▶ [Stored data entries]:
-=-=-

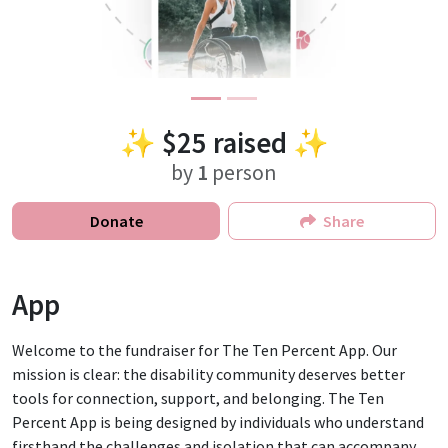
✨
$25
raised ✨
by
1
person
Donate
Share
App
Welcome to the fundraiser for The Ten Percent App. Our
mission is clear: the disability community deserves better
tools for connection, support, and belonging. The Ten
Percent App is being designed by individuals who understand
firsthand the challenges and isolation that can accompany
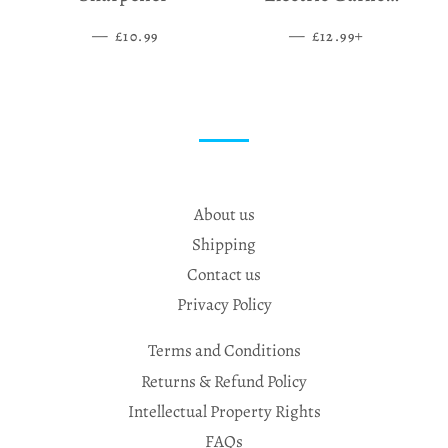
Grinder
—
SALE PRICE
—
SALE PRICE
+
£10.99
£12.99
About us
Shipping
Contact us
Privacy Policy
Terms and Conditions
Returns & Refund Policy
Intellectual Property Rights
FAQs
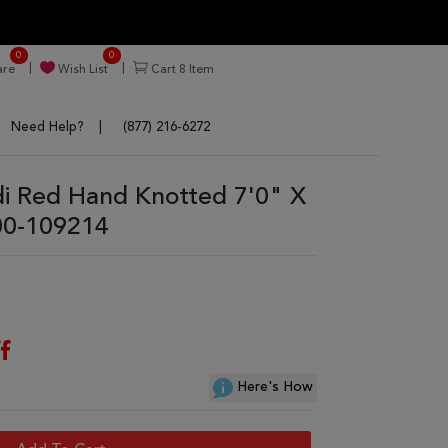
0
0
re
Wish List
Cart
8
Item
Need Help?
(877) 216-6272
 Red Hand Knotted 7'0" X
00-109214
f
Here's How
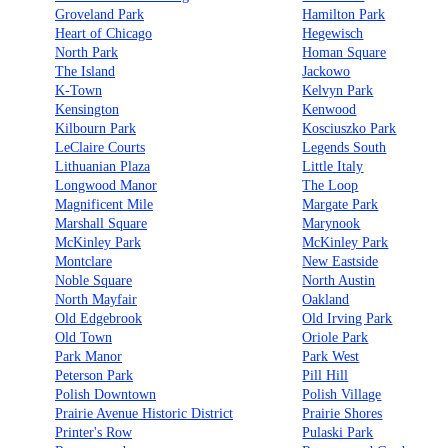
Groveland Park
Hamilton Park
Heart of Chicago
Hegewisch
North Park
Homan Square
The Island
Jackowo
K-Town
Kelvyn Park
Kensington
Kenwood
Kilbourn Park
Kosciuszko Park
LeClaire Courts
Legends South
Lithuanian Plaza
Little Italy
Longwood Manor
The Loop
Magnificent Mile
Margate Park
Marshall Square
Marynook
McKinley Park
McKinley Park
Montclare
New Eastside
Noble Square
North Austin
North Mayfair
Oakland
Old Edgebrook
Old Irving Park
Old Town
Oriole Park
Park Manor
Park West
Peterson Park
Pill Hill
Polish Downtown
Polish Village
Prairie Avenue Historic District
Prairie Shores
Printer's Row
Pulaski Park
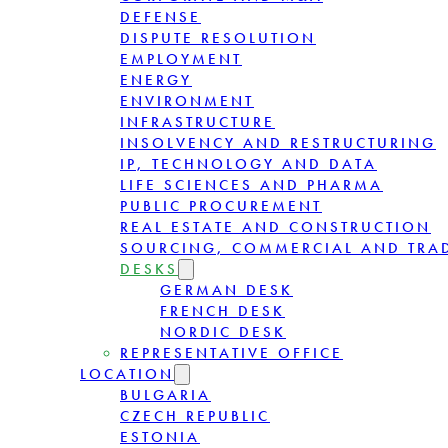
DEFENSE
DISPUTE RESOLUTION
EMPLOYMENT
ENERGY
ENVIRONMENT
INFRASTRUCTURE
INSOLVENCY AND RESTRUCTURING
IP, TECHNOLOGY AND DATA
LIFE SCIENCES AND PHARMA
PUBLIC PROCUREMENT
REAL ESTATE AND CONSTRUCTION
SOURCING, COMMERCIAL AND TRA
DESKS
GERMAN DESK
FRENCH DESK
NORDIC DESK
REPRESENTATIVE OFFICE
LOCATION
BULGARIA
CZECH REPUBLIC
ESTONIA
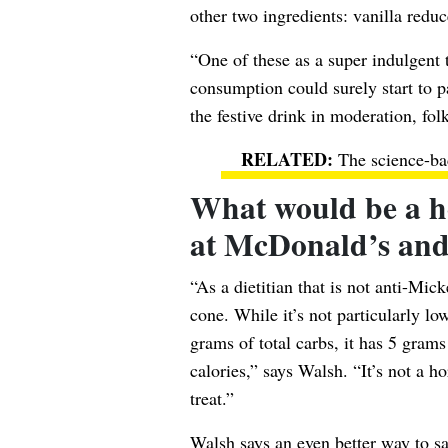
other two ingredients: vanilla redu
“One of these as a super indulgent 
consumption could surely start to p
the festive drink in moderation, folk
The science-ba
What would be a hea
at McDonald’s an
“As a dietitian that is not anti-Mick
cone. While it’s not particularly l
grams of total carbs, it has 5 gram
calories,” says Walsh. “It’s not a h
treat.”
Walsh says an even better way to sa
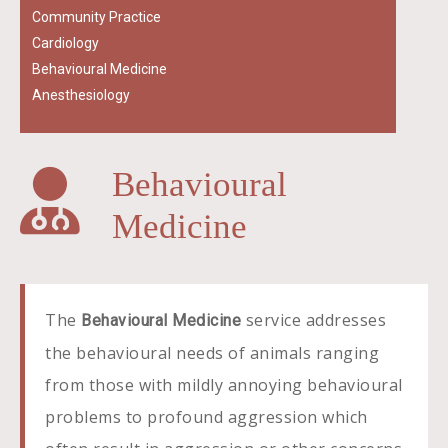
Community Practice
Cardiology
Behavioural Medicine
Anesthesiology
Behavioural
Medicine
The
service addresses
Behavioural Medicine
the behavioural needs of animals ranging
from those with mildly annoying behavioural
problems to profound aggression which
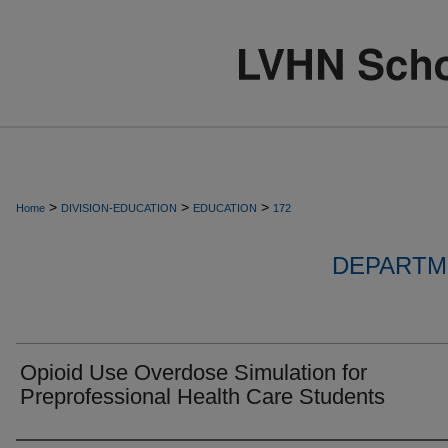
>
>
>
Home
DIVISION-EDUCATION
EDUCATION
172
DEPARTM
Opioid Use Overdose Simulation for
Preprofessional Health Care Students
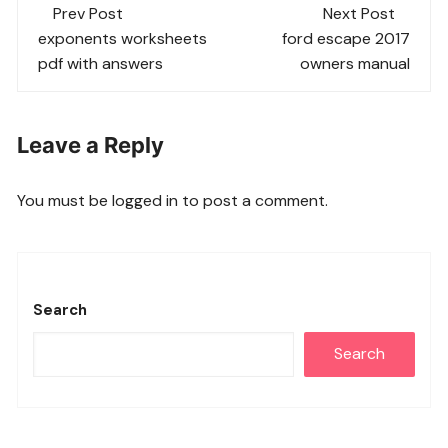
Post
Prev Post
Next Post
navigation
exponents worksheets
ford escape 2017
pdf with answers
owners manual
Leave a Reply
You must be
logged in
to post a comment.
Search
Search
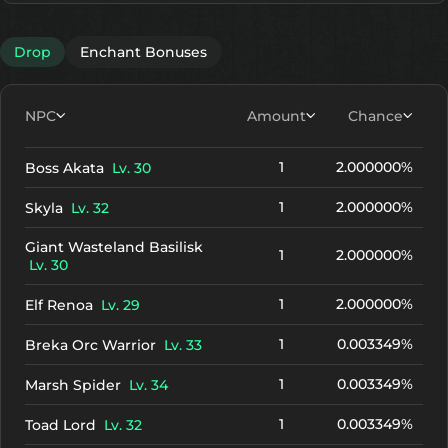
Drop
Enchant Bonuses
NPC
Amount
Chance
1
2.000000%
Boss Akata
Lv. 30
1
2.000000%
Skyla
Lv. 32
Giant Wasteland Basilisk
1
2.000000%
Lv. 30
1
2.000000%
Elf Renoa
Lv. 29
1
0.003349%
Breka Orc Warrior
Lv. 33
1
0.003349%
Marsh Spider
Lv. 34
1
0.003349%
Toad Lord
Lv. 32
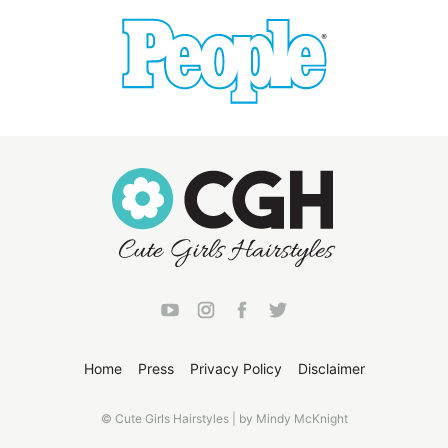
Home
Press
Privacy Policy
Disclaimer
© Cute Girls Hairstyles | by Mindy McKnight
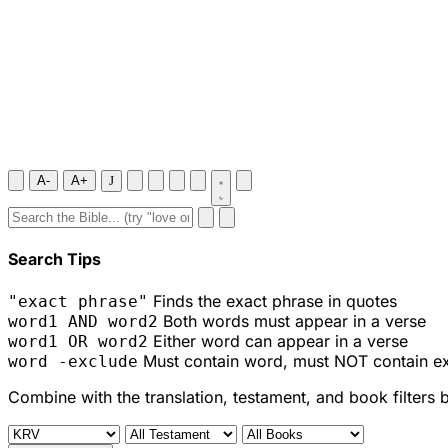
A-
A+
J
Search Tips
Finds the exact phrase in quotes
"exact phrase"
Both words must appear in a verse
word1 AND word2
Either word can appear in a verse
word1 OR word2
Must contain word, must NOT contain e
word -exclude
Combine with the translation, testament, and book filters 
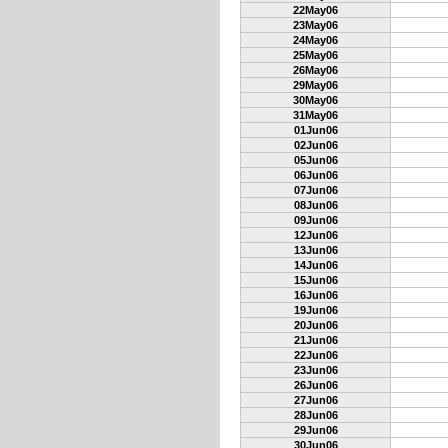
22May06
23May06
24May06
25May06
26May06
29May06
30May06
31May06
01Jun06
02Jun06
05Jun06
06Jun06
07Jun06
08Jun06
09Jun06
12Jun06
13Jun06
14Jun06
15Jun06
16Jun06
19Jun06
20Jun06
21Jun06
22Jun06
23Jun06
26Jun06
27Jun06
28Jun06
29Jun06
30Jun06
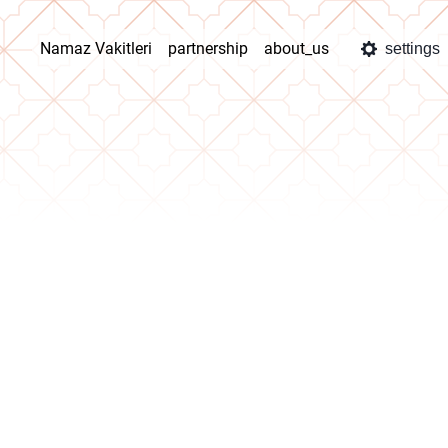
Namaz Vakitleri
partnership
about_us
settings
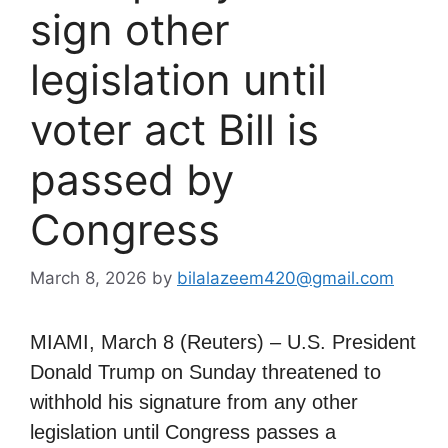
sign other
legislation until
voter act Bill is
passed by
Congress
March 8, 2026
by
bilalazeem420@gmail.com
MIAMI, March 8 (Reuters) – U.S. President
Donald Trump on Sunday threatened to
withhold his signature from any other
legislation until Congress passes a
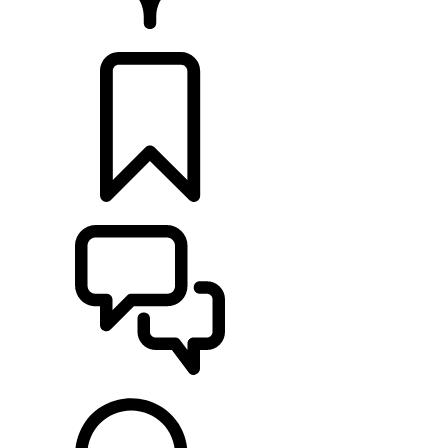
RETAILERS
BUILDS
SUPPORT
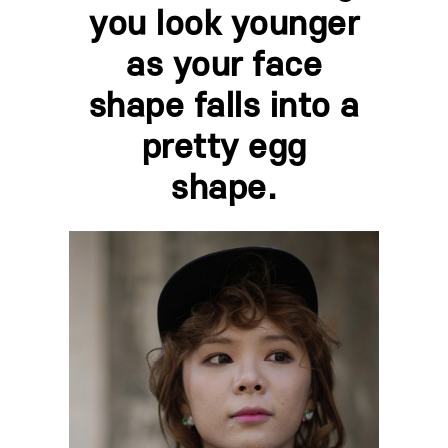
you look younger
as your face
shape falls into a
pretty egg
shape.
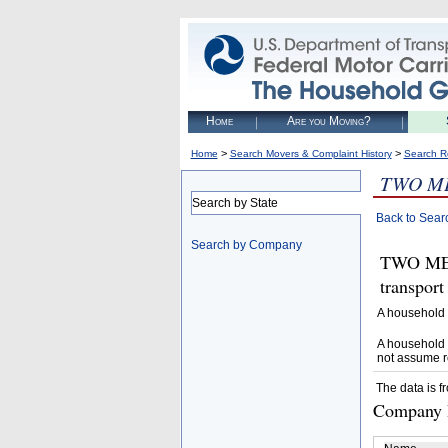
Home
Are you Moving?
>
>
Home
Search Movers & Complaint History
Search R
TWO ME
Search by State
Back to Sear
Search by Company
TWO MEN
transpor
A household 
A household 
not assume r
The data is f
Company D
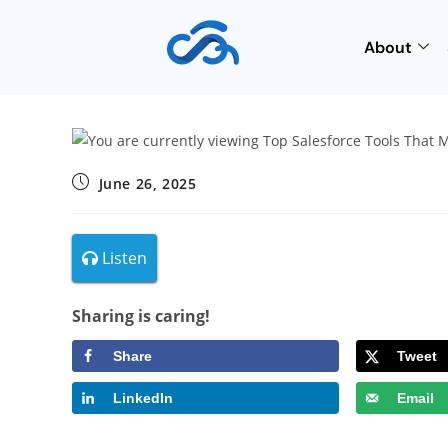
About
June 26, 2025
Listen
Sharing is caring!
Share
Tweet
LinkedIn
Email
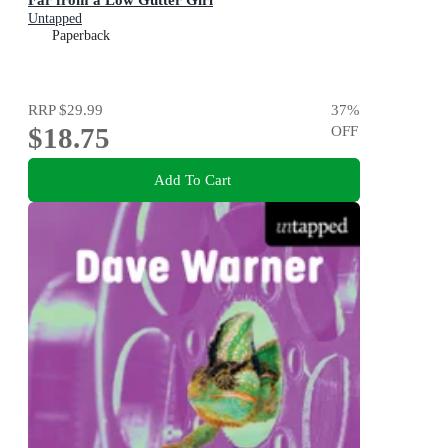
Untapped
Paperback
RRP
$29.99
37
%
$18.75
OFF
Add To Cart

-=-=-

▶ [TASK GOAL]: Copy the lines exactly as they appear from the opening of the entries above through the line with "(877) 216-6272", excluding all pictures.

▶ [RESULT BELOW]:
✨
$25
raised ✨
by
1
person
Donate
Share
App
Welcome to the fundraiser for The Ten Percent App. Our
mission is clear: the disability community deserves better
tools for connection, support, and belonging. The Ten
Percent App is being designed by individuals who understand
firsthand the challenges and isolation that can accompany
Grinder
—
SALE PRICE
—
SALE PRICE
+
£10.99
£12.99
About us
Shipping
Contact us
Privacy Policy
Terms and Conditions
Returns & Refund Policy
Intellectual Property Rights
FAQs
0
0
re
Wish List
Cart
8
Item
Need Help?
(877) 216-6272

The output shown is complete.